Premier procès au pénal pour Deliveroo en France pour travail dissimulé
Mais, pour la première fois, mi-mars 2022, la société de livraison et trois de ses anciens cadres dirigeants comparaissaient au pénal en France, devant le tribunal correctionnel de Paris, face à plus d’une centaine de livreurs, constitués parties civiles. L’affaire concerne la période 2015-2017.
Au terme de cinq jours d’audience, le parquet a requis la peine maximale pour ce type d’affaire, à savoir 375 000 euros d’amende pour la plateforme. La procureure a estimé que Deliveroo avait « instrumentalisé et détourné la régulation du travail » pour organiser une « dissimulation systémique » du statut des livreurs, qu’elle aurait dû salarier au lieu de les employer en tant qu’indépendants.

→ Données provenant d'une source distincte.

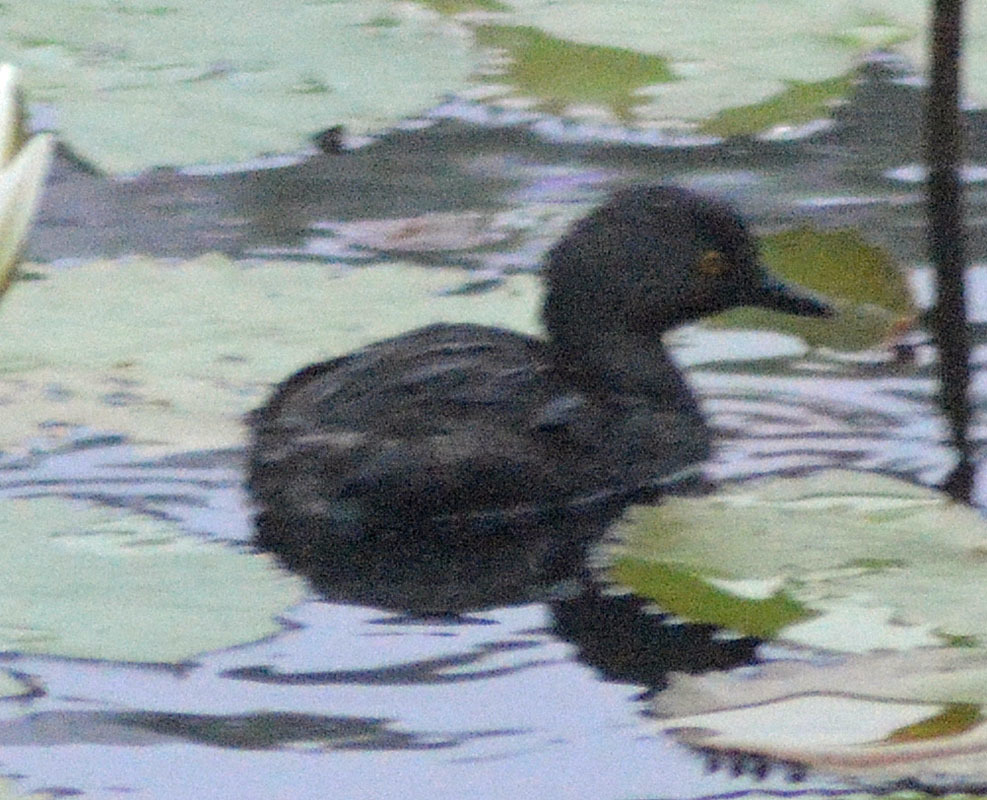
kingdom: Animalia
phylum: Chordata
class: Aves
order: Podicipediformes
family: Podicipedidae
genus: Tachybaptus
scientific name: Tachybaptus dominicus
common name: Least grebe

Le parquet requiert la peine maximale pour Deliveroo
Le réquisitoire conclut notamment que le lien de subordination entre Deliveroo et ses livreurs était établi par « un faisceau d’indices », ce qui concernait « des milliers de travailleurs » : directives, contrôles (délais de livraison, itinéraires, indicateurs de performance…), sanctions, mode et niveau de la rémunération, fixation des horaires… Un cadre bien loin d’une simple mise en relation entre restaurateurs et clients.
Le parquet a également requis l’affichage et la diffusion de la décision de justice sur la page d’accueil du site et de l’application, ainsi que devant les locaux de l’entreprise pendant deux mois. La procureure a également réclamé la confiscation des trois millions d’euros saisis par l’Urssaf pendant la procédure.
Les anciens dirigeants de Deliveroo France risque de la prison avec sursis
Le parquet a aussi proposé de condamner les deux dirigeants de Deliveroo France de l’époque, Adrien Falcon et Hugues Decosse, à un an d’emprisonnement avec sursis et 30 000 euros d’amende. L’ancien directeur des opérations, Elie de Moustier, pourrait écoper, quant à lui, de quatre mois de prison et 10 000 euros d’amende.
L’avocat de Deliveroo et des trois anciens dirigeants a plaidé la relaxe. L’entreprise a déclaré, via un communiqué, qu’elle « conteste catégoriquement l’ensemble des chefs d’accusation », tout en précisant aussi que son modèle avait été « largement modifié » depuis 215-2017.
Une communication pour le moins bancale : Deliveroo conteste l’accusation – comme si rien de ce qu’on lui reprochait n’était réel –, tout en affirmant qu’elle a modifié ses pratiques managériales depuis – comme si, effectivement, son comportement posait problème.
Décision attendue pour le 19 avril 2022
La décision du tribunal correctionnel est attendue pour le 19 avril 2022. Peu de chance que la relaxe soit prononcée, tous les procès précédents ayant établi que le lien de subordination était bien réel. La condamnation de Deliveroo semble donc plus que probable, à voir quelle condamnation décidera le juge.
De façon plus globale, la Commission Européenne finalise une directive sur travail et plateformes numériques. Elle établirait notamment une présomption de salariat si les plateformes exercent un certain niveau de contrôle sur ce travail – cas typique de plateforme de VTC et de livraison, en particulier de nourriture.